FRAGMENTO DEL DOCUMENTO
______________________________
Seguridad a prueba de minusválidos



Dicen que es verano, y en televisión española advierten de las altas temperaturas. En Galicia no soltamos el paraguas más de dos días seguidos. A pocos días del día de Santiago, las calles de Lugo lucen estreleiras y carteles que presumen de una patria más pequeña y animan a construir república. Me da pena, porque en Madrid también hay muchos que quieren construir república, pero no por separado. Ojalá estos nacionalistas entendieran que el enemigo no es el Estado español, ni mucho menos el resto de españoles. Que somos muchos los que queremos construir república, pero no para separarnos, sino para sentirnos más cerca.

La lluvia no cesa, la acera y la carretera están muy mojadas. Antes de cruzar por un paso de peatones, espero a que pase una moto. El motorista está claramente intentando frenar, pero resbala y cae de la moto a escasos centímetros de la rueda de un camión que pasa. Delante de mí, una mujer vestida de Desigual ni siquiera repara en el motorista y camina con prisa bajo su paraguas; una estampa veraniega escondida en el paraguas que corre sin reparar en lo que ocurre a su alrededor. Todavía no he cruzado la carretera cuando el motorista se levanta y se incorpora al incesante tráfico.

Desde el verano pasado, tengo la sensación de que ha crecido el nacionalismo español, pero también el gallego. Las próximas elecciones confirmarán o desmentirán mis sospechas. Ignoro si mis apreciaciones son realistas y este aumento de nacionalismos es consecuencia de la situación política en Cataluña que, aunque en apariencia más relajada que con el anterior gobierno, probablemente nos dé varios titulares más. Quizá ese nacionalismo que creo apreciar en un Madrid todavía muy teñido de rojigualda o en un Lugo bastante empapelado de estreleiras no sea más que una situación que ya existía el verano pasado, pero en el que no había reparado por no prestar la suficiente atención.

No me gustan los nacionalismos, creo que lo he dejado bastante claro, pero no puedo evitar reconocer que me agrada que esta pequeña ciudad de Lugo todavía sea capaz de sorprenderme. Además, puedo entender, aunque no compartir, sus reivindicaciones. Y no hablo de las estreleiras, precisamente.





Me enteré por casualidad de la presentación de un libro el la antigua cárcel, Alentos e desalentos dun de tantos, de Xesús Redondo Abuín. Llegué puntual y el salón de actos todavía estaba cerrado.

-Los de sonido están ultimando los detalles -dijo un chico claramente de organización.

Una señora mayor y un chico joven llegaron justo después de mí. Abrieron las puertas del casi claustrofóbico salón de actos y poco a poco entraron algunos más, la mayoría parte de la organización. No tardé en darme cuenta de que era la asistente más joven, salvo una niña pequeña que contaba los asientos.
______________________________
ÍTEMS APORTADOS

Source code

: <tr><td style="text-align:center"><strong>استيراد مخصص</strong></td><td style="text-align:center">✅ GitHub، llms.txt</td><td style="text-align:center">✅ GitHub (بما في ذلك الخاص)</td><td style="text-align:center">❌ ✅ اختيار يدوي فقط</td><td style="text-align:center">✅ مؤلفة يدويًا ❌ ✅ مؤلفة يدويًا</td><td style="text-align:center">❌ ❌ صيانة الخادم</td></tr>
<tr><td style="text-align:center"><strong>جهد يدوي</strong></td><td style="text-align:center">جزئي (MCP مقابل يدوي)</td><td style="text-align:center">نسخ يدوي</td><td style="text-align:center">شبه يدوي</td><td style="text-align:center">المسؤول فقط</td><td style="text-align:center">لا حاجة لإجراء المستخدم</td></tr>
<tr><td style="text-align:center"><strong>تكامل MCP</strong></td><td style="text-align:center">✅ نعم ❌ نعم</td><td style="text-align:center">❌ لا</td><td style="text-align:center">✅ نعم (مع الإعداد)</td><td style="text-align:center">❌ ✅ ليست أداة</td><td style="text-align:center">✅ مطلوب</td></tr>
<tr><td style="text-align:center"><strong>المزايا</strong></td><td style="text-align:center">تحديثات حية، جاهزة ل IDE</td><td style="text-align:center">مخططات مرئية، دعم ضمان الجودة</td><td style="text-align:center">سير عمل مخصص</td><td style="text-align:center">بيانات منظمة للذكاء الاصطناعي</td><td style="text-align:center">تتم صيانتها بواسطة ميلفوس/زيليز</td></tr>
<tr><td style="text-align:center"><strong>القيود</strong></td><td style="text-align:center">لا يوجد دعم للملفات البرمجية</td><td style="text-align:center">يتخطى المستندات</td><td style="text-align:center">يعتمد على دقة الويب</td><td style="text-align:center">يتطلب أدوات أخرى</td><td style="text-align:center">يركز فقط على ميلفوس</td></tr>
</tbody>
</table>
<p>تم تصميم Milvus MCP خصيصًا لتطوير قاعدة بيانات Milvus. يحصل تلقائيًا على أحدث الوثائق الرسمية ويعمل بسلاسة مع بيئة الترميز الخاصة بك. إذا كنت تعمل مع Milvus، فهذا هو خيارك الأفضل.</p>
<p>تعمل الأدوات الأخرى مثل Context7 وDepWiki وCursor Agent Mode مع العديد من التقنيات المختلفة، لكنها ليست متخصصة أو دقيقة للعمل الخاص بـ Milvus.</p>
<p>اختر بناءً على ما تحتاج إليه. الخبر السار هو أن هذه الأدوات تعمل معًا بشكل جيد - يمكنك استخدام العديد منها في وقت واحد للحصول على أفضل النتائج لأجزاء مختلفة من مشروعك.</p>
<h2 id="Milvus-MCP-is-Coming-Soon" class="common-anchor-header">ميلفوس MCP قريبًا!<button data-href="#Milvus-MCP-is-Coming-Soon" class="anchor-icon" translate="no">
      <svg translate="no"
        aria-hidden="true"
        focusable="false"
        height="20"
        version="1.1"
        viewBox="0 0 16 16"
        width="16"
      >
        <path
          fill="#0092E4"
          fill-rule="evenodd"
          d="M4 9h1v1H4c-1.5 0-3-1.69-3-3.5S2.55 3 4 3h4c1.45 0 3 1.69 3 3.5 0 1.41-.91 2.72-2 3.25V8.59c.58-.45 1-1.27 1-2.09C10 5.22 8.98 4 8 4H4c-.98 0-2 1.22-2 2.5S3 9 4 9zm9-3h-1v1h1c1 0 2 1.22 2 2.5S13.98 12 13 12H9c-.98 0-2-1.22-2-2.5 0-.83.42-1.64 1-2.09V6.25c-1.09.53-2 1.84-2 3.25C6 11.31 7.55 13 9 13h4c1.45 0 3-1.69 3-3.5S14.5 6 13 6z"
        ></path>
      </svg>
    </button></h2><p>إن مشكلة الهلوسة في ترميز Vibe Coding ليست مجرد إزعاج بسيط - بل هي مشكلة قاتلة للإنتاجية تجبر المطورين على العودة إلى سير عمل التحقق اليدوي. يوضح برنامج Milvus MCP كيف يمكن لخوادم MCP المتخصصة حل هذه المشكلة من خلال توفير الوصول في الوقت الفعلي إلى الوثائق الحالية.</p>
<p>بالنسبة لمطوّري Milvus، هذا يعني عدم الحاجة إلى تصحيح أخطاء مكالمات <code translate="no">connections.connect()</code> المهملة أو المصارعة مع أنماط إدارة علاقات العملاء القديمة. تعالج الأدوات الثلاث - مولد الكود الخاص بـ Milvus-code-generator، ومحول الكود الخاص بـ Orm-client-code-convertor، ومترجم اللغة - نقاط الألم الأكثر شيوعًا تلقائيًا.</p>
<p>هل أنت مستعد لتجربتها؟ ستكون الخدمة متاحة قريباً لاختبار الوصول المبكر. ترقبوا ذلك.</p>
______________________________
TAREAS DE ESTUDIO
[1] En el texto sobre Lugo, ¿por qué seguía cerrado el salón de actos a la llegada de quien narra? Contesta en una a tres oraciones.
[2] Escribe la continuación del texto sobre Lugo a partir de su última oración.
Los ítems no guardan relación con el texto sobre Lugo.

RESPUESTAS POR TAREA
[1] Seguía cerrado porque los encargados del sonido estaban ultimando los detalles. Así lo explicó un chico que claramente era de la organización.

[2]
-Manuela, no vayas hasta arriba del todo -le advertía su madre, que formaba parte de la organización.

Los fotógrafos se colocaban delante de los ponentes, tapándonos la vista a los escasos espectadores. Empezaron con algo más de 15 minutos de retraso.

El prologuista dijo que ese libro no será un bestseller. Que optamos por la amnesia voluntaria, preferimos entretenimientos alientantes. Casi sonaba a bronca generacional a los jóvenes que no tenemos una dictadura contra la que luchar y, la verdad, no estoy de acuerdo. Anguita también hace mucho eso, culpabilizar al pueblo, insistir en que tenemos los gobernantes que nos merecemos. Si bien es cierto que el neoliberalismo es experto en que nos autoexplotemos, las realidades políticas se construyen, no vienen dadas. Es absurdo culpar al pueblo de no luchar por sus derechos si ignoran por qué luchar. No existen verdades absolutas que sea nuestra culpa ignorar. O al menos, eso creo.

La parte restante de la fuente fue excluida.